# Anybody in San Jose, CA? Little guy in animal control



## mss (Mar 1, 2006)

This little guy is listed as a Miniature poodle-Maltese mix. I haven't seen him in person, but in the photo he looks more Maltese to me. They say he's already neutered. 

I think he was just moved to their adoptable list. I don't know how things are in San Jose, but I hope he'll get adopted or rescued soon. I don't think I can manage another male in my home or I might hit the road. 

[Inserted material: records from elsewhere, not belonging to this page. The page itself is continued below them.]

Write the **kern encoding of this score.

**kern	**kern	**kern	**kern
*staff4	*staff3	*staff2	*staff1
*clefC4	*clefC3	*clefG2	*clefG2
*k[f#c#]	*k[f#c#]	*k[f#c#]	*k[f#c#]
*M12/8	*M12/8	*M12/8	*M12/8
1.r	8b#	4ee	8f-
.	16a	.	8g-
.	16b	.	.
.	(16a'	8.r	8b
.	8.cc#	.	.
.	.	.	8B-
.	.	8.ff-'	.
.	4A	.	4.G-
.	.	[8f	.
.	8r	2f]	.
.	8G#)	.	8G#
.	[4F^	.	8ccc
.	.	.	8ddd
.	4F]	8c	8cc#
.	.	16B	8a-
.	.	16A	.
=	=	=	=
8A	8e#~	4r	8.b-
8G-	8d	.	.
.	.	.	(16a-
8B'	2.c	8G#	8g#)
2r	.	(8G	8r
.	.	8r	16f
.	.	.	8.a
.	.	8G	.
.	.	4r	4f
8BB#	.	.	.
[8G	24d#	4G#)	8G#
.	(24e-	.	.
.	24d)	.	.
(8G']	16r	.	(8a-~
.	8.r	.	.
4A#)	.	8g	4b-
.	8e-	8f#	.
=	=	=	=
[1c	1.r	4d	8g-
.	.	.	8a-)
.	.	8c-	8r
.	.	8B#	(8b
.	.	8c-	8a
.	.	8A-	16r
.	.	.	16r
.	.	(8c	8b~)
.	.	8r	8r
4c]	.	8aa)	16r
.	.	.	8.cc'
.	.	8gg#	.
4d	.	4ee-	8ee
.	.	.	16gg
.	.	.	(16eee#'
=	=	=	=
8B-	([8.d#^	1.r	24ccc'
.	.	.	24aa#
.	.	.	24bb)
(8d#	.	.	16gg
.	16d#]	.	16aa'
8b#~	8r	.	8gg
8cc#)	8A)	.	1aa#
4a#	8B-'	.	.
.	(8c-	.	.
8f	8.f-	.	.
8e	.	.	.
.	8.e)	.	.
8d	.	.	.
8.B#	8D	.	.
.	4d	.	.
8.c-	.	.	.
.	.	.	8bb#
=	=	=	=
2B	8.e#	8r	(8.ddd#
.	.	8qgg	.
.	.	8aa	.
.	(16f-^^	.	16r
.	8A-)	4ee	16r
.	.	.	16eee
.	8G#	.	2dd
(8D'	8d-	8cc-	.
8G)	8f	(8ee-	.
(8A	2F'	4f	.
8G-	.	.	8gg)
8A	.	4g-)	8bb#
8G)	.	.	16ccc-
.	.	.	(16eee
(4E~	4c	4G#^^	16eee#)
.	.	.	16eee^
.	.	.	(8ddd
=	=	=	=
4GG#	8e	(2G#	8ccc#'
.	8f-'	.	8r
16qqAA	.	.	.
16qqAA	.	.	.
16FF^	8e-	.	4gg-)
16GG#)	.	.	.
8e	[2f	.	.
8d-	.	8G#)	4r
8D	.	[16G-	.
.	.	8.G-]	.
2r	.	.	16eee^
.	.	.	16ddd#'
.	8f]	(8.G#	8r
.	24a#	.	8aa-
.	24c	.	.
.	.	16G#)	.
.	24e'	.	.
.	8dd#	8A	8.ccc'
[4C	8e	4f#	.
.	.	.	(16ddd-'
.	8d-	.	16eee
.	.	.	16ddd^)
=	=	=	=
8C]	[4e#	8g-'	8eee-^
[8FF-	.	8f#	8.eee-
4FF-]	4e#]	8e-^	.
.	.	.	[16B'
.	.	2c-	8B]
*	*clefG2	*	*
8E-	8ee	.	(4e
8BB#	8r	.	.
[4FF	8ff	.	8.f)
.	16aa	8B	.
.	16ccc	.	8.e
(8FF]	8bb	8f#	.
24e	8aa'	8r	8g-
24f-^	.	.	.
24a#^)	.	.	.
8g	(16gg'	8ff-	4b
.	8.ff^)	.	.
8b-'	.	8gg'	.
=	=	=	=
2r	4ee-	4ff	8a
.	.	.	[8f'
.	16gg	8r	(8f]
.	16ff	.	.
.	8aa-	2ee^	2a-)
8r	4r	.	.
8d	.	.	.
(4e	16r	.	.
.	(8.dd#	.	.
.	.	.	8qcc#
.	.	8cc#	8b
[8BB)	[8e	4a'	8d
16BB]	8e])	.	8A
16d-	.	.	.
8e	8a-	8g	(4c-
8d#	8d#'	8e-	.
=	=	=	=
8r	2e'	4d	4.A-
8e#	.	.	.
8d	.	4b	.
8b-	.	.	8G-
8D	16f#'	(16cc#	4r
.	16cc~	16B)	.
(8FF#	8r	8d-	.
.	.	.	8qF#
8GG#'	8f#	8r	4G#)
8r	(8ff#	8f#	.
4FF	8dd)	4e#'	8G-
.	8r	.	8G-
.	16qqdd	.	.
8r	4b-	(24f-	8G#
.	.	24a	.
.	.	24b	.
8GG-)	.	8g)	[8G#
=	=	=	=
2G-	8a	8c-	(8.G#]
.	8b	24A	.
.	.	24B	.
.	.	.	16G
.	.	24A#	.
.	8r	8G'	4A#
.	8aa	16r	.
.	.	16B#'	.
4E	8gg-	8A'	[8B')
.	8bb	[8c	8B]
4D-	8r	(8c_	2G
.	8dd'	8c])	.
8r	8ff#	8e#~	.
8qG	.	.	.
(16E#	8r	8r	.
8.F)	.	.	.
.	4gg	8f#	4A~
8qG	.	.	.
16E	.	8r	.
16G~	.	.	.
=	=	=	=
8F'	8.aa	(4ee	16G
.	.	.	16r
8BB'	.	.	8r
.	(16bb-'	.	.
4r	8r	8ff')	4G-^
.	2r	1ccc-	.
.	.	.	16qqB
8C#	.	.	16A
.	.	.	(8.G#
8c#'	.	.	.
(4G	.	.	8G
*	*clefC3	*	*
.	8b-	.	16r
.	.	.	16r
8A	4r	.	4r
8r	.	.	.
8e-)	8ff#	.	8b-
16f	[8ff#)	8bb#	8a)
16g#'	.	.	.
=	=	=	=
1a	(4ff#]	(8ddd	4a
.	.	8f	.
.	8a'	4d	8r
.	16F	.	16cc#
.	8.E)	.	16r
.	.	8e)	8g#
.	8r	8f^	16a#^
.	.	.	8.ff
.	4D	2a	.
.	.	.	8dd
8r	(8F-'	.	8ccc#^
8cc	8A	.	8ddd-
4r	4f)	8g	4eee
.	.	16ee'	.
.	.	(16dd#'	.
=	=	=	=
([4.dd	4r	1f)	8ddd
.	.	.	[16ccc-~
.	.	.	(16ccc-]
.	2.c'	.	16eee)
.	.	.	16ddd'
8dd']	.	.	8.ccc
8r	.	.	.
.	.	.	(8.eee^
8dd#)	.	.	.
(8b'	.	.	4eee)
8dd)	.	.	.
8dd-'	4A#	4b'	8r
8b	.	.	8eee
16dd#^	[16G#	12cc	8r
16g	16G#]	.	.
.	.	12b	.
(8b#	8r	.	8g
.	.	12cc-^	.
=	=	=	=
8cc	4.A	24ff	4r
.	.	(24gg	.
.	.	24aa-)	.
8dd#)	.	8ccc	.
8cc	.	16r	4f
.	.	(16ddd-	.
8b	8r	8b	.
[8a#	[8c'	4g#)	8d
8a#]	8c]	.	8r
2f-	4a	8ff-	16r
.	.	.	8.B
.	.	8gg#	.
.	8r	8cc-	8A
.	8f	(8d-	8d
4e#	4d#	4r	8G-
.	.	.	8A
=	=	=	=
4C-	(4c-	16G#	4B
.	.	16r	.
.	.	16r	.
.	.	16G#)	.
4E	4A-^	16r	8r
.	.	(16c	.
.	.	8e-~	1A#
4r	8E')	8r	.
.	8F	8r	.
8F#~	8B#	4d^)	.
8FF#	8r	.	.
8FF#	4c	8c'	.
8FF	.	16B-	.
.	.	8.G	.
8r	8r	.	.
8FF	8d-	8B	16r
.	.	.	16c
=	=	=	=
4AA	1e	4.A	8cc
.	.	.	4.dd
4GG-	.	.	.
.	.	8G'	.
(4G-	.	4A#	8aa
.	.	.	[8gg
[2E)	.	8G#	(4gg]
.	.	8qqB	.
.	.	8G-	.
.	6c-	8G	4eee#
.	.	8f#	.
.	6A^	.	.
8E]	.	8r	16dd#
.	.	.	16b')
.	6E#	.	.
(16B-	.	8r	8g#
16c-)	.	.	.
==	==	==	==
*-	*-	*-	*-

www.PetHarbor.com pet:SNJS.A726313


----------



## plenty pets 20 (Jul 8, 2006)

I bet he is gone in a day or two. No.California doesnt have the amount of Maltese available for adoption like So. Cal.. Just keep a check on him and see. Thanks, Edie


----------



## cometgrrl (Dec 31, 2010)

I'm in the area, but we just don't have room for any more pets right now. I'll send the link to my co-workers, see if anyone else is interested, he looks cute!


----------



## mss (Mar 1, 2006)

I do believe you were right, Edie. He's no longer listed.


----------



## plenty pets 20 (Jul 8, 2006)

I hope it was a good home and wish it was so fast for so many of then in the So. Calif. area, that we cant get to. 
Thanks for checking. Hugs,Edie


----------



## mss (Mar 1, 2006)

Well, now he has been posted again, on the petharbor.com and the city's website and also posted again on petfinder.com There's a new and better-quality picture. He sure is cute. A lot of tan on his ears.


----------